A Villain With A Heart Of Gold
Bilge Ebiri isn’t sold on Disney’s multi-dimensional villains, epitomized by Angelina Jolie’s performance in Maleficent:
Disney’s recent move away from classic villains is, on some level, a good thing, in that it allows them to delve into some heretofore unexplored types of relationships, and to find psychological complexity where once there was none. But I can’t help but feel like something has been lost as well. The Evil Queen, Maleficent, the Coachman, Shere-Khan. We didn’t spend a lot of time getting to know them. They were mysterious, elemental, totemic. And so, we could fill them with our own fears.
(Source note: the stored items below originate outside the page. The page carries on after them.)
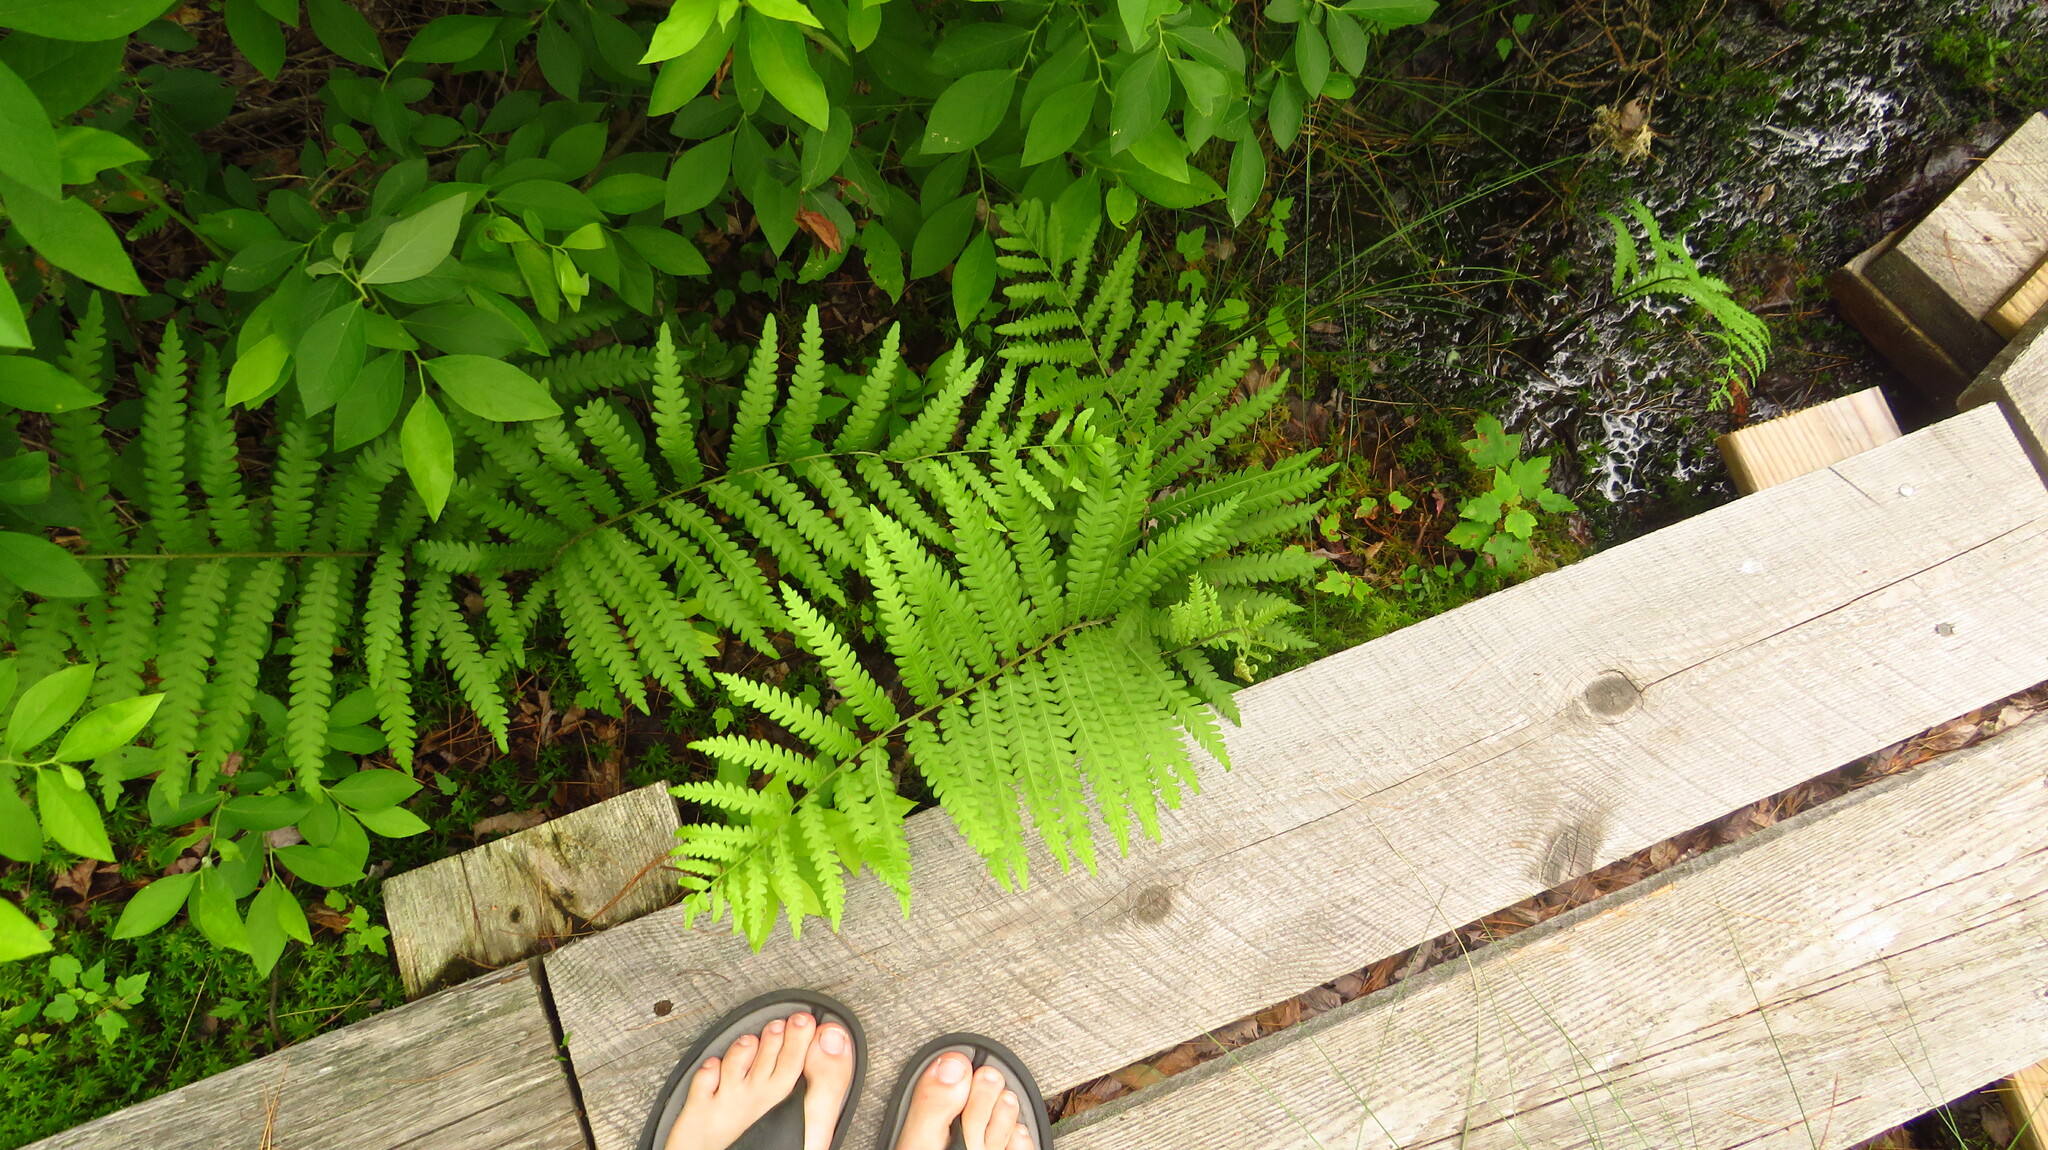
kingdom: Plantae
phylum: Tracheophyta
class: Polypodiopsida
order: Polypodiales
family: Blechnaceae
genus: Anchistea
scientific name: Anchistea virginica
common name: Virginia chain fern
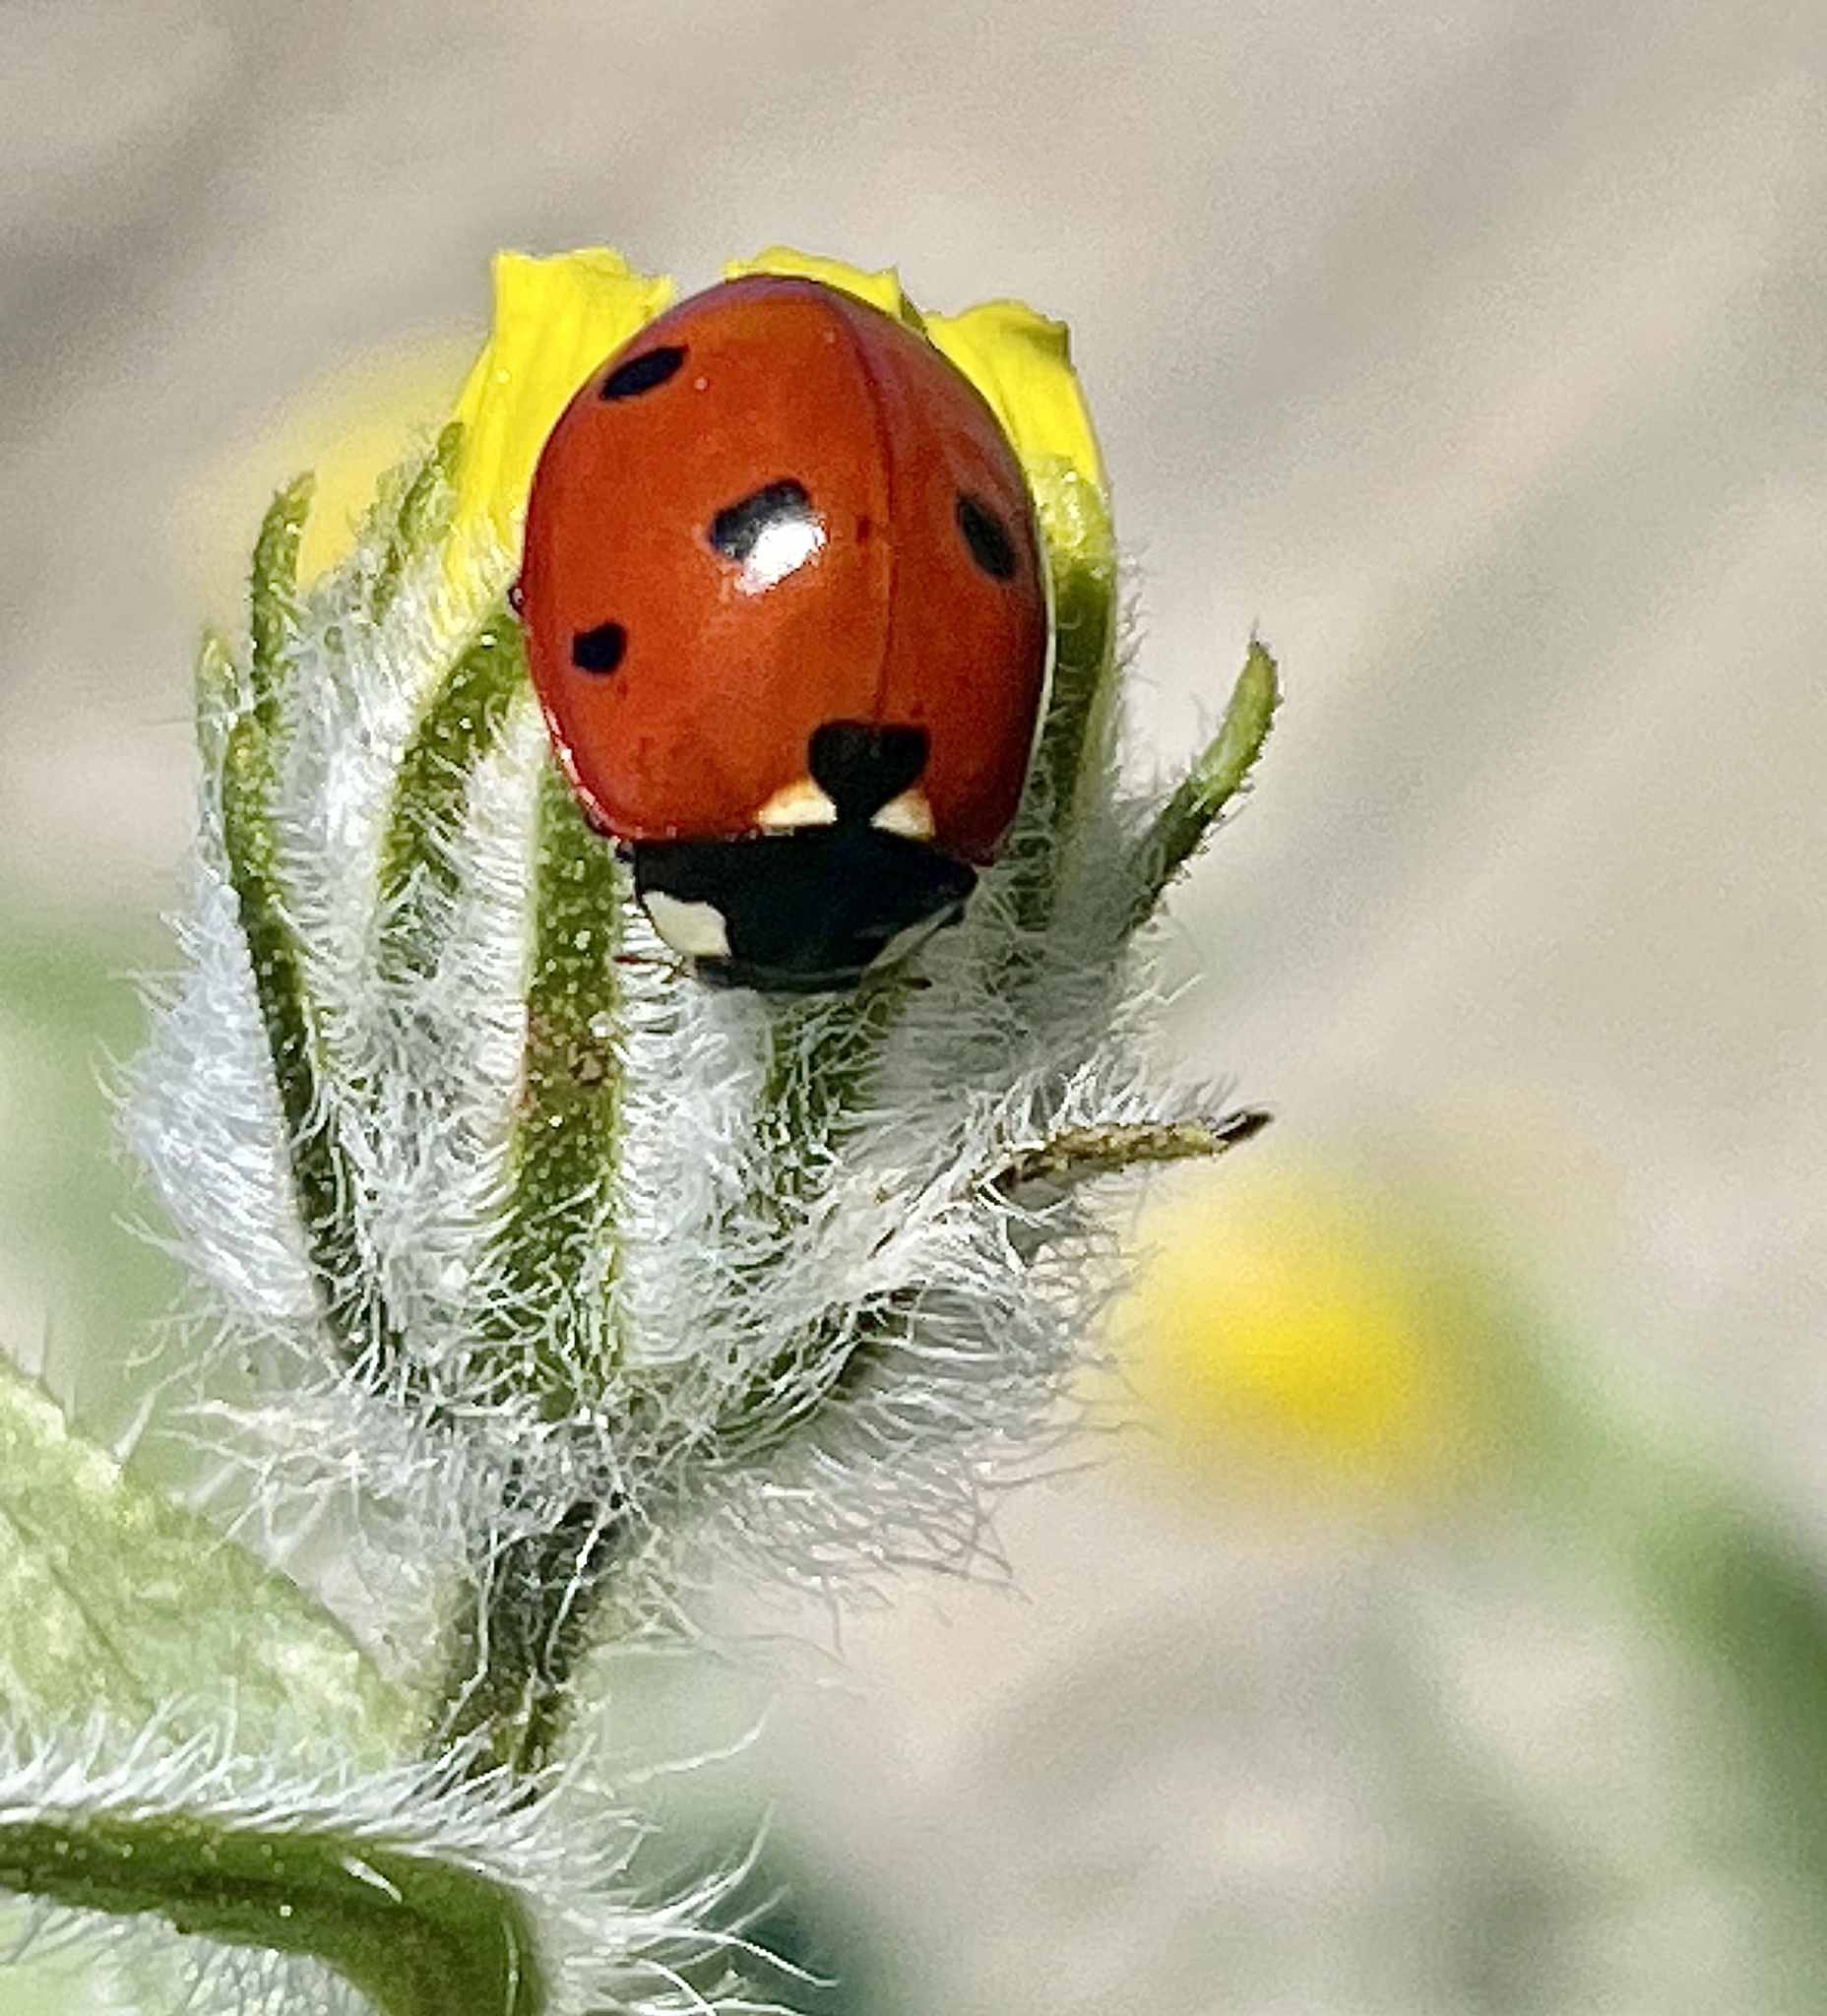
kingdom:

They were charismatic enough that we brought our own complexity to them. These bad guys also put our heroes into sharper focus: Try to imagine Snow White without the Evil Queen, Peter Pan without Captain Hook.
Devon Maloney also has misgivings about Maleficent:
Role reversals in fairy tale retellings like these, when wielded well, are tools of rehabilitation. They provide an alternative to boorish archetypes and flat concepts of “good and evil,” and they prompt children (and adults as well) to consider the nuances of morality. But rather than restructuring the stories, these new retellings simply swap the characters around. (In a great criticism of Frozen writer Kip Manley calls that structure “the Rules.”) Villains wind up with the exact same traits as their “good” nemeses; no discomfiting outlier behavior for them. Evil—actual, absolute evil—is always obliterated. Good women remain feminine and kind, and always morally understandable, as they should be, and the villainess almost always regrets the qualities that made her an outcast. By the end, she’s been absorbed into the very “happily ever after” template the retelling purported to subvert.